**** Information supplied

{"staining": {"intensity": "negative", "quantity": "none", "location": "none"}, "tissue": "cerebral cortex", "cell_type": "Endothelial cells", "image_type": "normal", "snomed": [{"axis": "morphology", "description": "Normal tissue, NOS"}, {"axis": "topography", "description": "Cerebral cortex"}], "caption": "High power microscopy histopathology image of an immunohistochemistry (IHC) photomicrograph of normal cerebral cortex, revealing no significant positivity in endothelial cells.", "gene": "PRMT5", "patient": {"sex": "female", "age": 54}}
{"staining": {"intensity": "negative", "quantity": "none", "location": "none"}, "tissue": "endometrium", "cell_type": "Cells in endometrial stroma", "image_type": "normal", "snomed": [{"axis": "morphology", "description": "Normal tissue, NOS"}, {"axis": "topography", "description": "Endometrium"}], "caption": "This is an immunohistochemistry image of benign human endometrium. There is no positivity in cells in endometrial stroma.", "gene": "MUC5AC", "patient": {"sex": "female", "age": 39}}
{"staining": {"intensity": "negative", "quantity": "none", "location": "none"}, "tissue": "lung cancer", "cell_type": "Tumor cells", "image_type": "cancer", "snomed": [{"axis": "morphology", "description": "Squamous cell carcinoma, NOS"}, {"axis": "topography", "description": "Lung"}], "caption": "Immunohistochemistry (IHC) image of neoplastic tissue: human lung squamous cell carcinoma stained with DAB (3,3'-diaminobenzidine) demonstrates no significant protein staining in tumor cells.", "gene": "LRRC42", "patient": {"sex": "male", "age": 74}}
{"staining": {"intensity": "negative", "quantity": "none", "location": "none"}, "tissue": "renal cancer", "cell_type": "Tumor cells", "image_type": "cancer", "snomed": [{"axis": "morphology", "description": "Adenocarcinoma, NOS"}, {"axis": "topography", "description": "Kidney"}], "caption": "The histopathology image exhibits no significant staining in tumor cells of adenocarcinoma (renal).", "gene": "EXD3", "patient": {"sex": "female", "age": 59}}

********

Brief: Everything from the line containing "(IHC) image of" to the bottom of the listing is to be set down exactly; leave out all other lines.

Solution to the exercise:
{"staining": {"intensity": "negative", "quantity": "none", "location": "none"}, "tissue": "lung cancer", "cell_type": "Tumor cells", "image_type": "cancer", "snomed": [{"axis": "morphology", "description": "Squamous cell carcinoma, NOS"}, {"axis": "topography", "description": "Lung"}], "caption": "Immunohistochemistry (IHC) image of neoplastic tissue: human lung squamous cell carcinoma stained with DAB (3,3'-diaminobenzidine) demonstrates no significant protein staining in tumor cells.", "gene": "LRRC42", "patient": {"sex": "male", "age": 74}}
{"staining": {"intensity": "negative", "quantity": "none", "location": "none"}, "tissue": "renal cancer", "cell_type": "Tumor cells", "image_type": "cancer", "snomed": [{"axis": "morphology", "description": "Adenocarcinoma, NOS"}, {"axis": "topography", "description": "Kidney"}], "caption": "The histopathology image exhibits no significant staining in tumor cells of adenocarcinoma (renal).", "gene": "EXD3", "patient": {"sex": "female", "age": 59}}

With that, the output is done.